In the run_model macro I initially set data temp to obtain local variables sourced only fom a combined DF called InfilDF, which had all 4 numeric variables as described above. I then tried changing it to the code you see here which pulls the variables from the two original tables. The result/error is the same:

      WHERE (Treatment='Biochar10tha') and (Block='Block1');  
22: LINE and COLUMN cannot be determined.
ERROR 22-322: Syntax error, expecting one of the following: ;, (, /, ESS, H, J, L95,
              L95M, LCL, LCLM, LMAX, OUT, P, PARMS, PRED, PREDICTED, PRES, PROJRES,
              PROJSTUDENT, PRSTUD, R, RESEXPEC, RESIDUAL, REXPEC, SSE, STDI, STDP, STDR,
              STUDENT, U95, U95M, UCL, UCLM, WEIGHT.
76: LINE and COLUMN cannot be determined.
ERROR 76-322: Syntax error, statement will be ignored.

The data and code is available at: https://github.com/AnelD13/SAS_infiltration. The two main places where I've found an error is both within the first macro in setting up the temp DF and in the model code itself. There may be an issue with how the Sorptivity and Kfs macro variables are being set up, as previous errors all pointed to this.


Solution

  • For anyone looking for a similar answer, I ended up simplifying it. The macro in my question created local variables which were meant to be entered into the nlm in an iterative manner with the intention of creating a 'by-loop'. I'm from an R background and had used a smiliar method there. Once the model looped through all the treatment and block variables, it was meant to output to a new data frame, using the variables from the initial input data frame along with the newly created variable. I sort-of got it to work on 3 spearate occasions without knowing how or why, but the predicted output was always way off, and the data frame output also had the wrong input variable values from the initial data frame.

    Based on the comments above, I tried using SAS's built-in nlin function with the by-statement to loop through Treatment and Block.

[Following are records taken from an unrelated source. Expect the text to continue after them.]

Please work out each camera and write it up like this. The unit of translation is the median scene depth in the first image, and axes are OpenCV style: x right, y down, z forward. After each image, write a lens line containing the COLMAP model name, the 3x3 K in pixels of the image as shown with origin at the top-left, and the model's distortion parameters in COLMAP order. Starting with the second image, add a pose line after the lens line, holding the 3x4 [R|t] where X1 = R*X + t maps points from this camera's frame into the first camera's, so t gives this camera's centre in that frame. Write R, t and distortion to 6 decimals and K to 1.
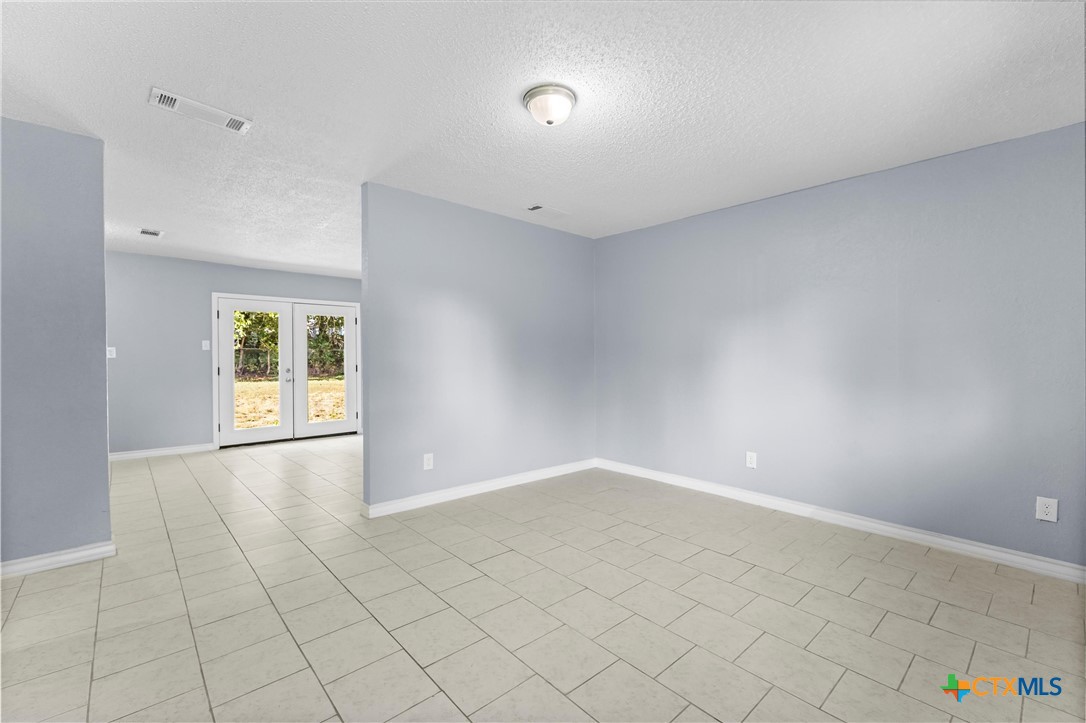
lens RADIAL K [[465.1, 0, 542.0], [0, 465.1, 360.0], [0, 0, 1]] dist [0.007219, -0.002008]
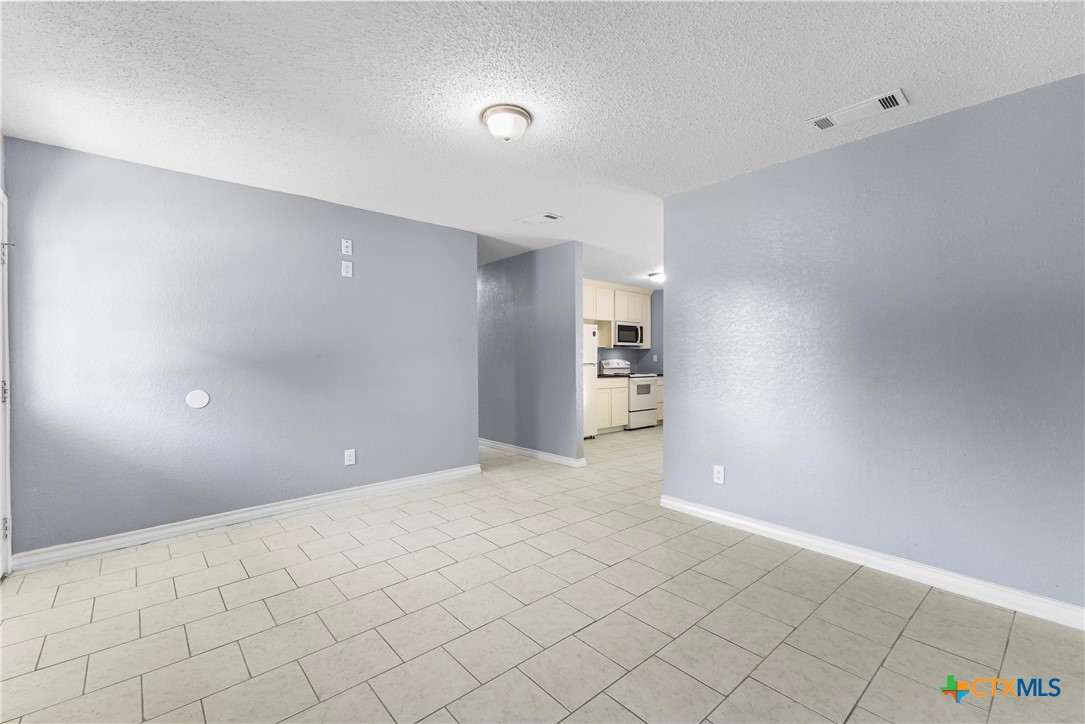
lens RADIAL K [[464.7, 0, 545.7], [0, 464.7, 361.2], [0, 0, 1]] dist [0.007219, -0.002008]
pose [[-0.010852, 0.008184, -0.999908, 0.683801], [-0.010042, 0.999915, 0.008293, -0.006423], [0.999891, 0.010132, -0.010769, 0.694654]]
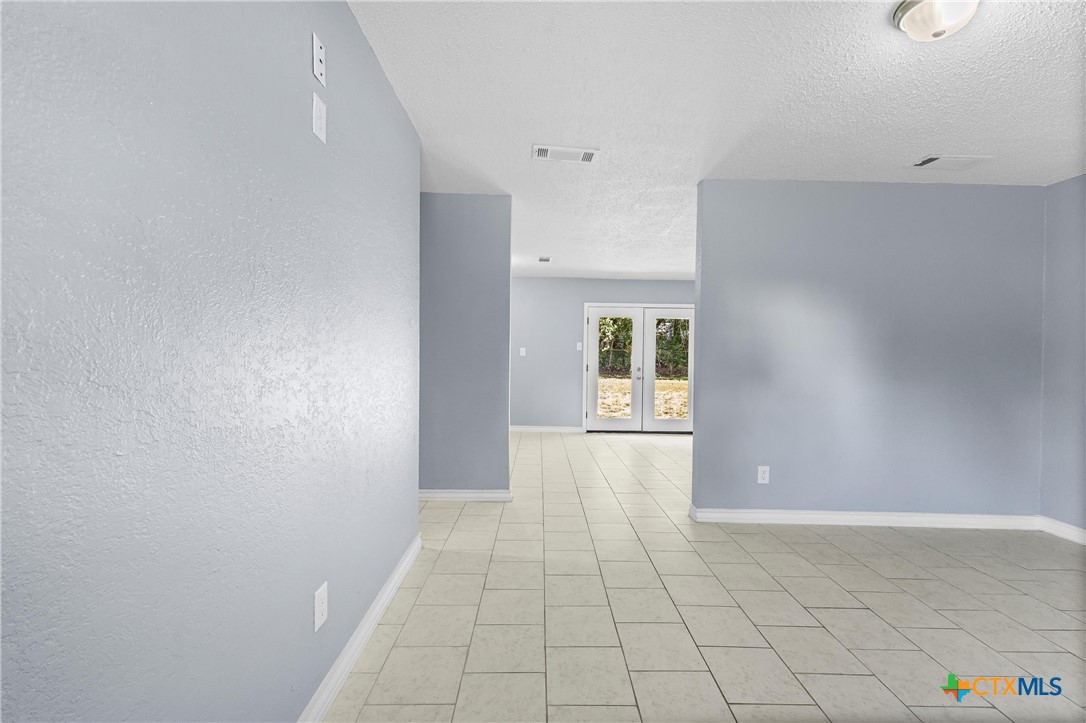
lens RADIAL K [[465.1, 0, 542.8], [0, 465.1, 359.7], [0, 0, 1]] dist [0.007219, -0.002008]
pose [[0.748227, 0.019352, -0.663161, 0.031019], [-0.022605, 0.999738, 0.003669, 0.001543], [0.663058, 0.012246, 0.748468, 0.040303]]
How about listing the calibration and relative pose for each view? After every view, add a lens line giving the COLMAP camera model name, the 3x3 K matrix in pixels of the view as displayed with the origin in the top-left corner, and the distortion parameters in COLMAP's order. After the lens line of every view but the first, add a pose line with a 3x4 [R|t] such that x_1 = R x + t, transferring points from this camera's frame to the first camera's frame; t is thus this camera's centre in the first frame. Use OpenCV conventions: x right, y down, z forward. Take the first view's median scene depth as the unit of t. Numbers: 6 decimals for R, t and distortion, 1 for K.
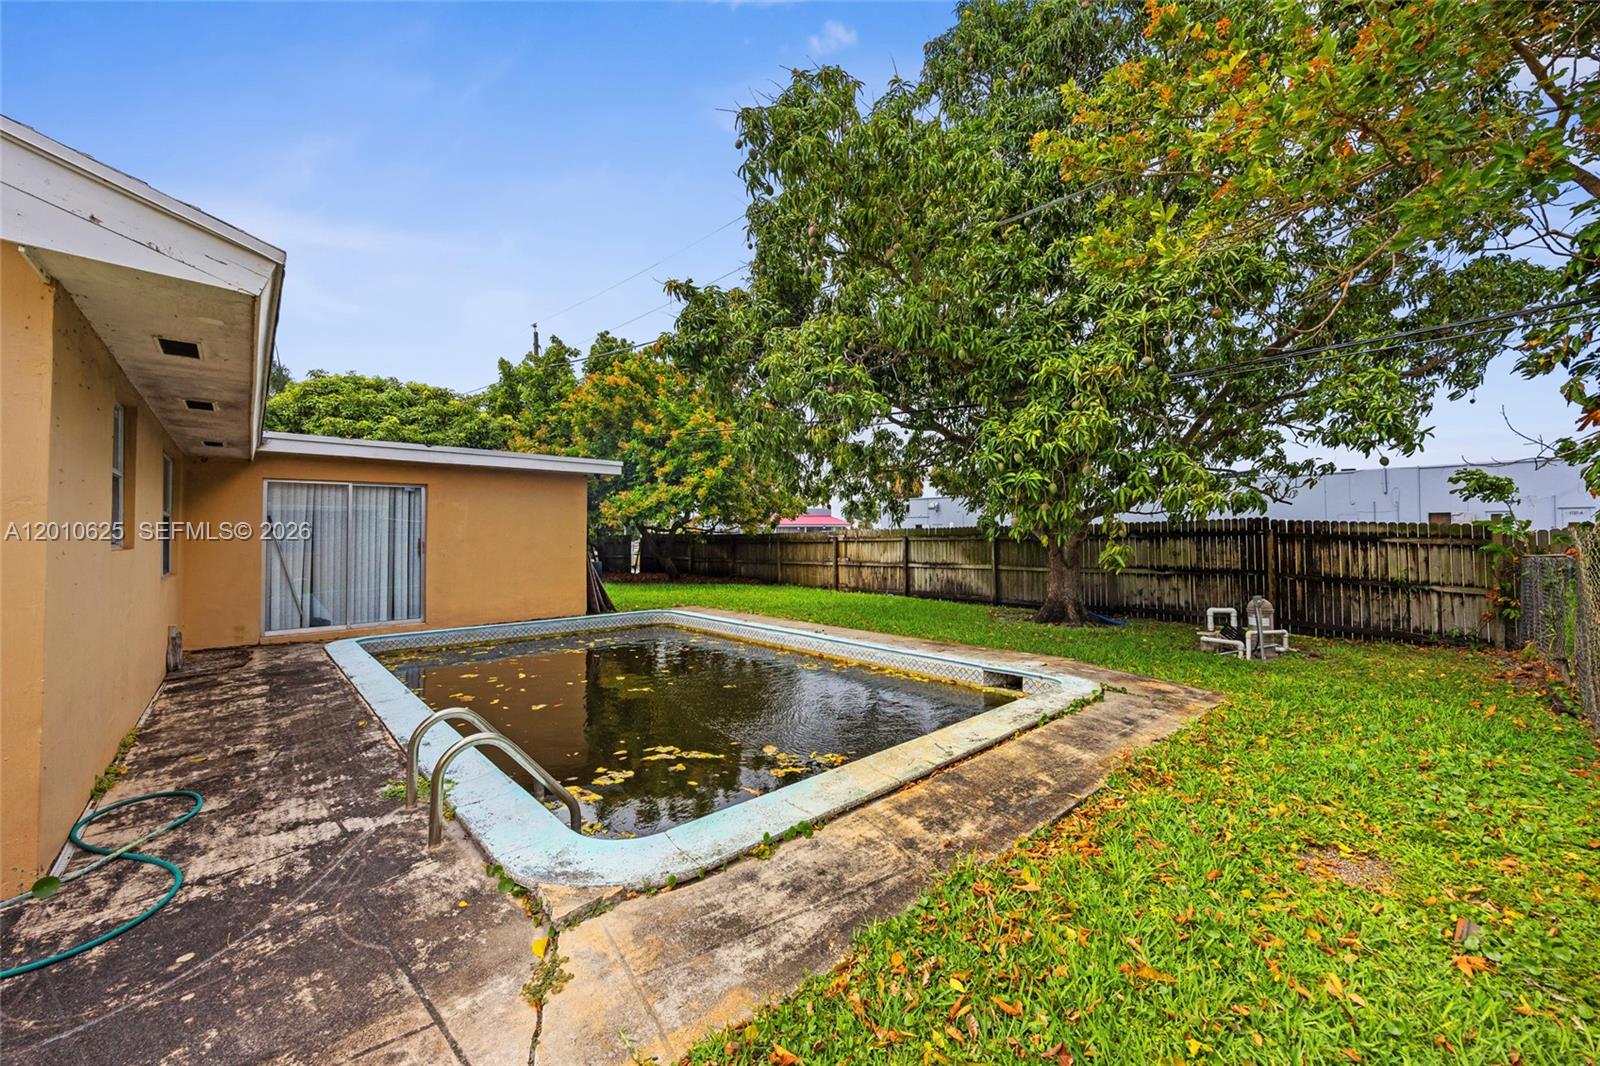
lens RADIAL K [[609.9, 0, 800.0], [0, 609.9, 533.0], [0, 0, 1]] dist [-0.000323, -0.000075]
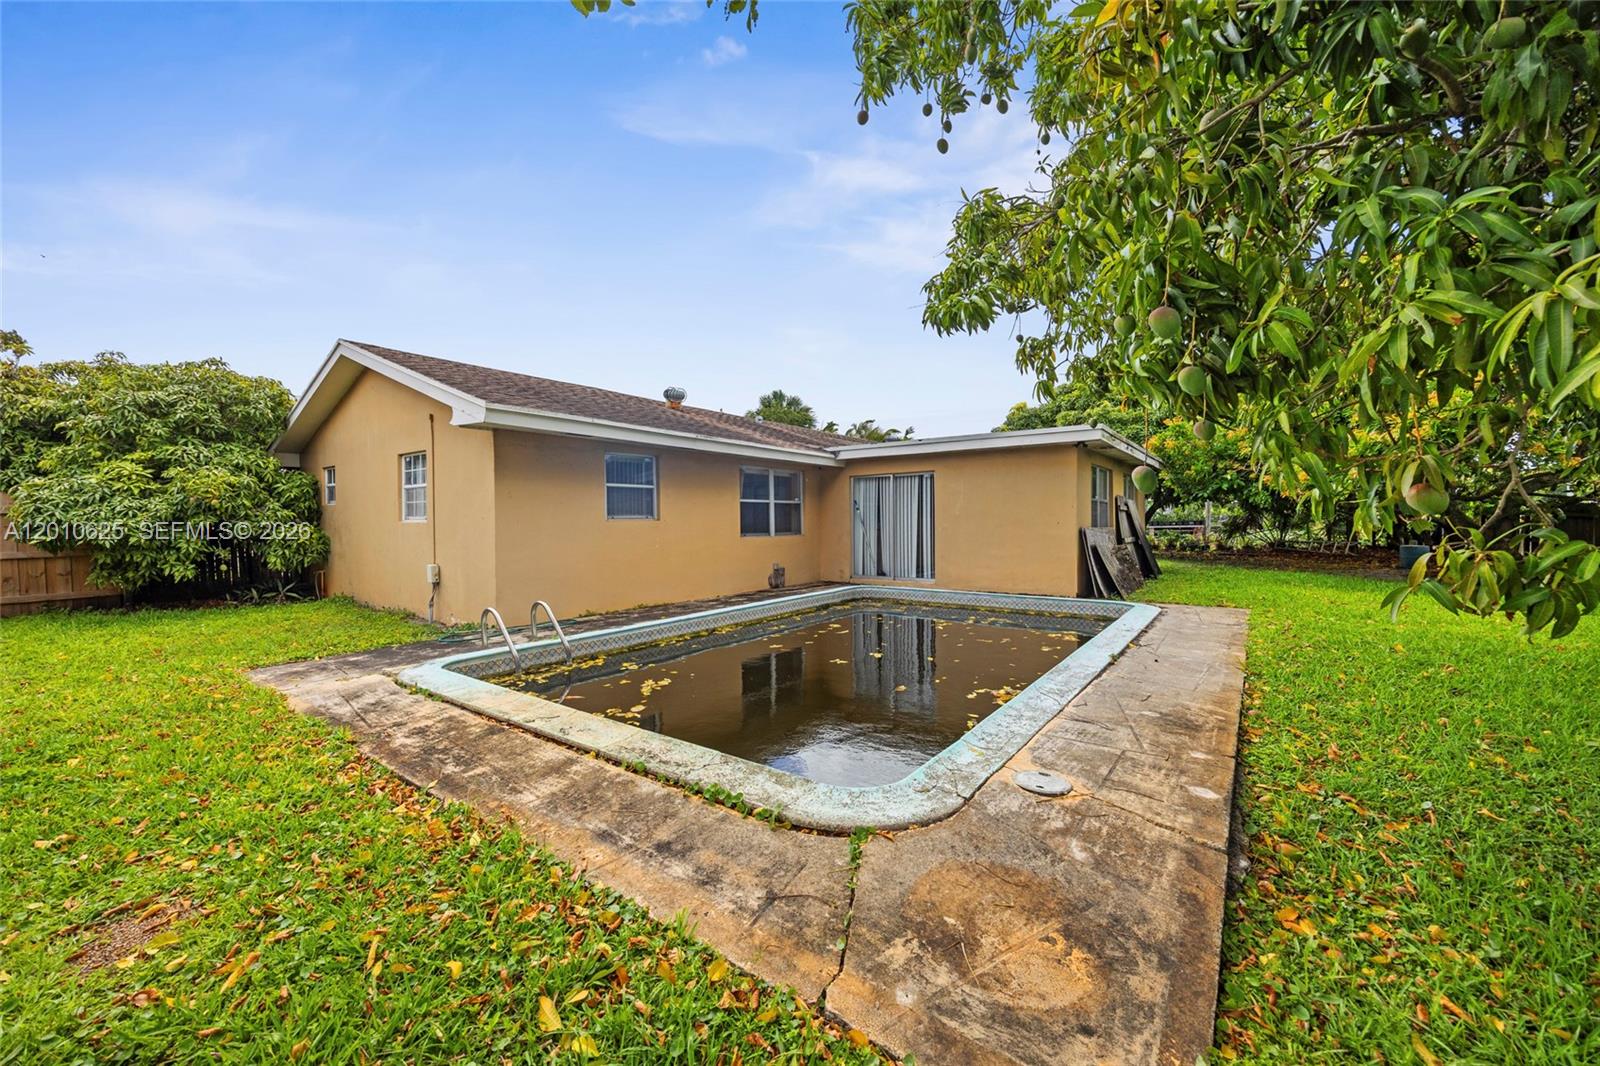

I've used the by-statement in other procedures but didn't think to do it for this one before I asked the question. The following code is essentially the same procedure as in the macro, but without trying to loop it externally. This was then followed by a simple merging of the two data frames, instead of looping thorugh the merge as per the macro.

    proc nlin data=InfilDF;
        parms Sorptivity=0.01 Kfs=0.01;
        model CI = Sorptivity * sqrt(Time) + Kfs;
        by Treatment Block;
        output out=PredictedResults predicted=PredictedCI;
    run;
    data InfilPredicted;
        retain Block Treatment Time CI Infiltration Sorptivity Kfs; /* I had to do this as my Time 
                    variable showed up empty*/
        merge InfilDF PredictedResults;
        by Treatment Block;
    run;
    proc sort data=InfilPredicted;
    by Treatment Block Time;
    run;
    proc print data=InfilPredicted;
    run;
    

    This is a much simpler solution, in line with much of the simplicity seen in SAS' procedures. It prevents adding in unecessary code or variables.